Despite the hostility of the state, enrollment organizers are working closely with city health departments, school districts, community clinics and food banks, as well as groups like the Texas Organizing Project and churches, said state director Mimi Garcia. The organizers believe face-to-face conversations can break down confusion and distrust about the program.
“The insecurity and stress of being uninsured is ever-present in people’s lives,” Garcia said. “When we say that starting Oct. 1, you’re going to have the opportunity to purchase insurance and there will be people who will be able to help you—that’s powerful.”
In north Philadelphia, outreach workers for Esperanza Health Center don’t really need high-tech technology to locate the uninsured, says Karen Norris, the clinic’s director of HIV care and social services. “We have a dense population in a small area and everyone we work with knows someone without insurance,” Norris says.
The clinic received a $75,000 federal grant to help pay for three part-time certified application counselors and to train 10 current workers to do outreach.
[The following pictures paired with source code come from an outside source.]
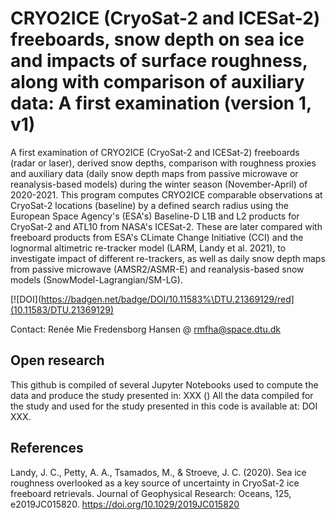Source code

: # CRYO2ICE (CryoSat-2 and ICESat-2) freeboards, snow depth on sea ice and impacts of surface roughness, along with comparison of auxiliary data: A first examination (version 1, v1)
 A first examination of CRYO2ICE (CryoSat-2 and ICESat-2) freeboards (radar or laser), derived snow depths, comparison with roughness proxies and auxiliary data (daily snow depth maps from passive microwave or reanalysis-based models) during the winter season (November-April) of 2020-2021. 
 This program computes CRYO2ICE comparable observations at CryoSat-2 locations (baseline) by a defined search radius using the European Space Agency's (ESA's) Baseline-D L1B and L2 products for CryoSat-2 and ATL10 from NASA's ICESat-2. These are later compared with freeboard products from ESA's CLimate Change Initiative (CCI) and the lognormal altimetric re-tracker model (LARM, Landy et al. 2021), to investigate impact of different re-trackers, as well as daily snow depth maps from passive microwave (AMSR2/ASMR-E) and reanalysis-based snow models (SnowModel-Lagrangian/SM-LG).

[![DOI](https://badgen.net/badge/DOI/10.11583%\DTU.21369129/red](10.11583/DTU.21369129)

Contact: Renée Mie Fredensborg Hansen @ rmfha@space.dtu.dk






## Open research
This github is compiled of several Jupyter Notebooks used to compute the data and produce the study presented in: XXX
()
All the data compiled for the study and used for the study presented in this code is available at: DOI XXX. 

## References
Landy, J. C., Petty, A. A., Tsamados, M., & Stroeve, J. C. (2020). Sea ice roughness overlooked as a key source of uncertainty in CryoSat-2 ice freeboard retrievals. Journal of Geophysical Research: Oceans, 125, e2019JC015820. https://doi.org/10.1029/2019JC015820

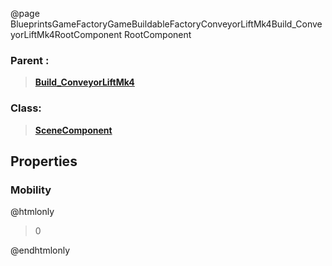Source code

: @page BlueprintsGameFactoryGameBuildableFactoryConveyorLiftMk4Build_ConveyorLiftMk4RootComponent RootComponent
### Parent :
<b><a href="_blueprints_game_factory_game_buildable_factory_conveyor_lift_mk4_build__conveyor_lift_mk4.html"><blockquote>Build_ConveyorLiftMk4</blockquote></a></b>
### Class:
<b><a href="_class_script_scene_component.html"><blockquote>SceneComponent</blockquote></a></b>
## Properties
### Mobility
@htmlonly
<blockquote>0</blockquote>
@endhtmlonly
The grant was part of $150 million being provided by the Health Resources and Services Administration (HRSA) to 1159 health centers around the country to enroll uninsured patients and neighbors in insurance.
Organizations like Esperanza, with deep roots in the community and a cadre of outreach workers and volunteers, are well-positioned to connect with area residents and help them navigate the process, Norris says. Clinic staff already does canvassing to promote HIV testing, so residents “are used to someone in scrubs standing on their porch,” she says.
The outreach work is challenging right now because the exchanges where people can purchase insurance in each state won’t open until Oct. 1, Norris said. And when they do open, Pennsyslvania residents won’t be able to get free insurance through Medicaid since the state has declined to take part in its expansion.
So far, 19 mostly western and northeastern states plus the District of Columbia, with a total population of 134 million, have agreed to expand their Medicaid programs to include people with incomes up to 138 percent of the federal poverty level. Fifteen states with 91 million people, including Pennsylvania, Texas and Ohio, have decided not to expand Medicaid, denying low-income residents the opportunity to obtain free health coverage.
West North Carolina Community Health Center, a community clinic that serves the area around Asheville, got a $142,000 grant from HRSA to beef up its staff of outreach workers and enrollment specialists. They will be screening their patients and neighbors to assess their income and eligibility, said Scott Parker, the clinic’s director of collaboration.
According to census data, almost 13,000 residents in the area served by the clinic have incomes below 100 percent of the federal poverty level, Parker said. They won’t be able to get Medicaid since North Carolina isn’t expanding the program to people who aren’t disabled. The clinic will continue to serve this group for free and hopes to keep serving on a fee-paying basis some of those who obtain coverage.
North Carolina Blue Cross Blue Shield has devoted three full-time staff members and trained 150 employees to speak at public events and to barnstorm the state in a “mobile health reform education unit,” said Director of Marketing Bruce Allen. The campaign aims to let existing customers know they may be eligible for subsidies and to tell the currently uninsured they’re required under the law to get insurance.
“It’s a complicated law and there’s a lot of misinformation out there,” Allen said “But in general, we’ve found that even when people don’t get great news from us—they’re not eligible for a subsidy, for example—they’re still happy to hear that subsidies are not just for the ‘very poor,’ but can help the middle class.”